Live-shop Server specs:
PHP Version 5.3.3-7+squeeze3
MySQL 5.1.49-3-log
Linux 2.6.32-5-686-bigmem

Local server specs:
xampp-win32-1.7.7-VC9
PHP Version 5.3.8
MySQL 5.5.16


Does anyone has a clue why there is a difference in how the values in table_sessions are written and
how I can make the live-shop write the value correctly?

[germ]

g00gle the term "suhosin.session.encrypt".
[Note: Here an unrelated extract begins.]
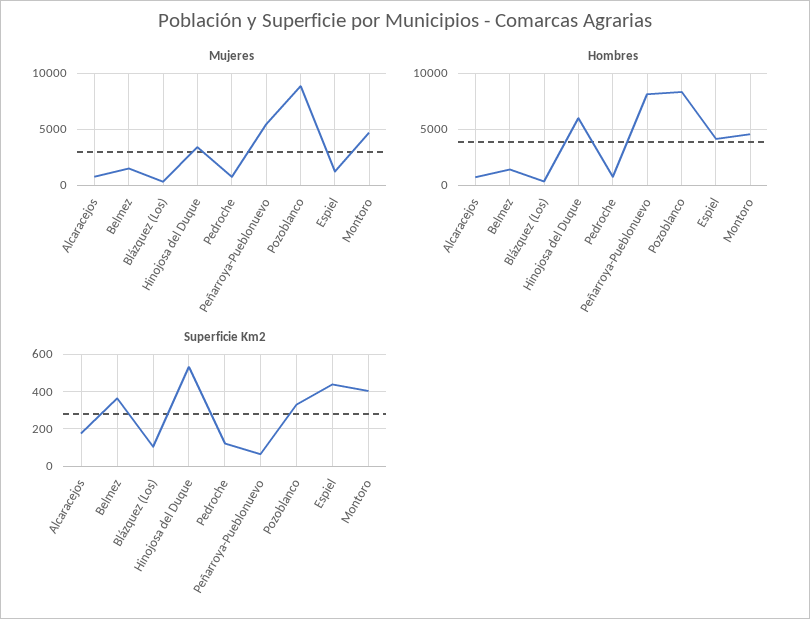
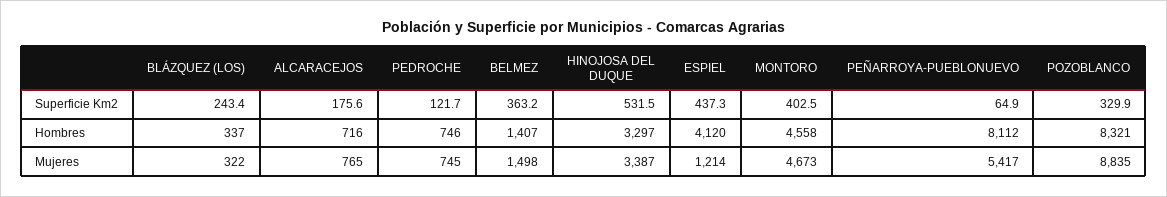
Hombres, Hinojosa del Duque: 6000 -> 3297
Superficie Km2, Blázquez (Los): 100 -> 243.4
That might be the problem.

[*A1*]

germ, on 16 December 2011, 11:26, said:

g00gle the term "suhosin.session.encrypt".

That might be the problem.

Thanks Jim.

I checked my server_info.php and the setting for suhosin.session.encrypt is ON.

I understand now that this protects against insecure php coding.

So now I need to make whos_online.php working properly again.
I read I can do it by overruling the server setting but I think it ain't save to do.
There must be another solution to decode the table_sessions value.
any idea how?

[germ]

Turn it off.

There are tens or hundreds of thousands of stores that function safely and securely without it.

[*A1*]

germ, on 16 December 2011, 12:44, said:

Turn it off.

There are tens or hundreds of thousands of stores that function safely and securely without it.

I'll make the neccessary changes.
Thanks again for your assistance in this.